TRECHO –
::::
Disseminar a tese da pena mínima para réu inocente é retrocesso doloroso

José Roberto Batochio -

A cortina de ferro que cerca o polvo tentacular das chamadas “forças-tarefa” continua a surpreender o mundo jurídico com suas asperezas. As últimas e inquietantes notícias procedem da 7ª Vara Federal do Rio de Janeiro, que condenou o ex-governador Sérgio Cabral a 45 anos de reclusão por corrupção, e do Tribunal Regional Federal da 4ª Região que, ao examinar a apelação do ex-ministro José Dirceu, colheu o voto do desembargador-relator julgando pela duplicação da pena de 20 anos a que foi ele condenado em um dos controvertidos processos conduzidos pela brigada de Curitiba. Em vez de 20, num só processo, querem apená-lo com 41 anos. Chegamos ao indicador sancionatório de quatro décadas!

Sentença de 40 anos a réus de 60 ou 70 é prisão perpétua — pena que só se cumpre com a vida e se paga com a morte. No Direito Penal do Brasil, quanto maiores a idade e a pena, menores são as possibilidades de o condenado ter efetivo acesso à progressão, isto é, a benefícios como o regime aberto. Um idoso condenado a quatro décadas dificilmente sairá do cárcere, a não ser para o cemitério.

Sem qualquer quebra de respeito, oportuno se faz mencionar que, em um tribunal imparcial e sereno, onde imperem somente a lei e as provas, Dirceu, por exemplo, não seria condenado nem a pena alternativa — mas foi o que ocorreu no caso “mensalão”, com base em uma incabível e deformada “teoria do domínio do fato”. Ora, a conduta delituosa abstrata desenhada na norma incriminadora (tipo penal) é a luva do crime onde a mão do agente deve caber; se a ela não se ajusta, ele é inocente. Nos recentes processos da “operação lava jato”, não se elencaram provas capazes de sustentar duas exageradas condenações — uma a dez, outra a 20 anos e dez meses de prisão, pelos crimes de corrupção passiva, lavagem de dinheiro e organização criminosa — e aqui parece que não foi possível se condenar pela coqueluche delitiva do momento, “embaraço de investigação”, alcunhada “obstrução de justiça”, a mãe de todos os crimes, punida com até oito anos de reclusão. O rol de imputações figura no kit sentença de que acusadores implacáveis — depois juízes “combatentes” —, lançam mão antes mesmo de ligar o gravador para registrar elementos indiciários de suas investigações ou preencher sentenças de gabinete.
::::
INFORMAÇÕES –
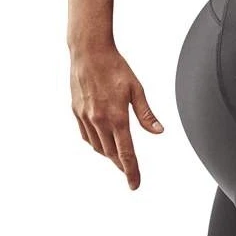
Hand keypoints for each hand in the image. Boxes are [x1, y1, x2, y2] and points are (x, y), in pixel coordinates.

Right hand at [70, 43, 162, 189]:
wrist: (88, 51)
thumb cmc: (114, 67)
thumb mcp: (136, 89)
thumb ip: (146, 114)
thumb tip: (158, 131)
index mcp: (116, 117)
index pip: (126, 153)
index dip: (131, 171)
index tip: (134, 184)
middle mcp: (99, 120)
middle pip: (112, 154)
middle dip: (121, 166)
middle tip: (129, 172)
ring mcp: (85, 117)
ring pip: (98, 147)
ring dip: (109, 155)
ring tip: (118, 157)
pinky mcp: (76, 111)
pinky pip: (86, 136)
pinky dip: (96, 144)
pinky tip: (102, 142)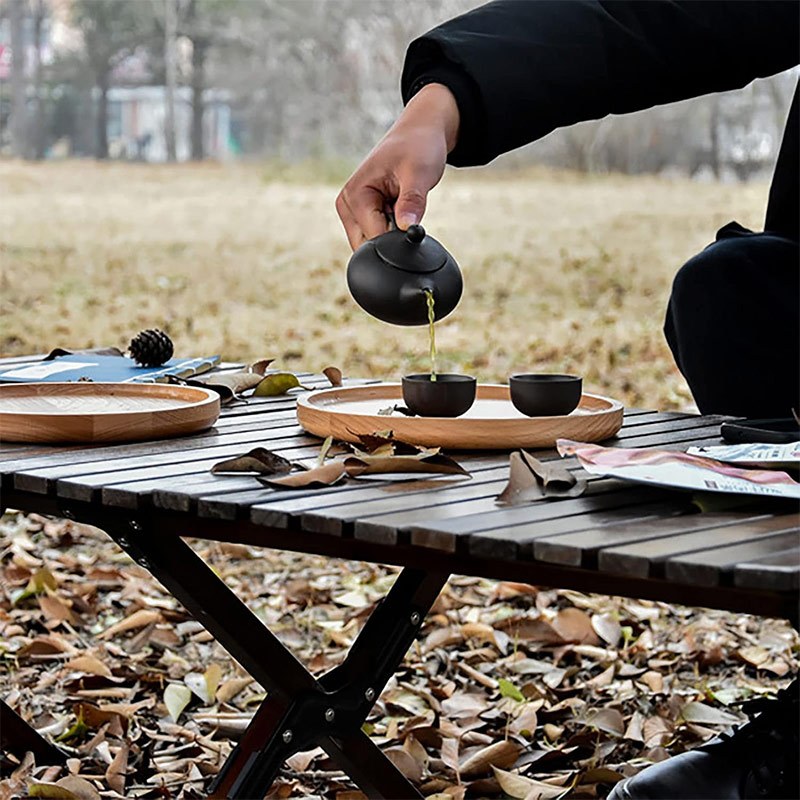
::::
O QUE FAZER –
Reproduza a parte do trecho sobre a pena mínima que começa nas palavras "José Roberto Batochio" e termina depois de "de quatro décadas!", trocando "brigada de Curitiba" por "equipe de Curitiba". As linhas não têm nenhum papel aqui.

RESPOSTA ESPERADA –
José Roberto Batochio -

A cortina de ferro que cerca o polvo tentacular das chamadas “forças-tarefa” continua a surpreender o mundo jurídico com suas asperezas. As últimas e inquietantes notícias procedem da 7ª Vara Federal do Rio de Janeiro, que condenou o ex-governador Sérgio Cabral a 45 anos de reclusão por corrupção, e do Tribunal Regional Federal da 4ª Região que, ao examinar a apelação do ex-ministro José Dirceu, colheu o voto do desembargador-relator julgando pela duplicação da pena de 20 anos a que foi ele condenado em um dos controvertidos processos conduzidos pela equipe de Curitiba. Em vez de 20, num só processo, querem apená-lo com 41 anos. Chegamos ao indicador sancionatório de quatro décadas!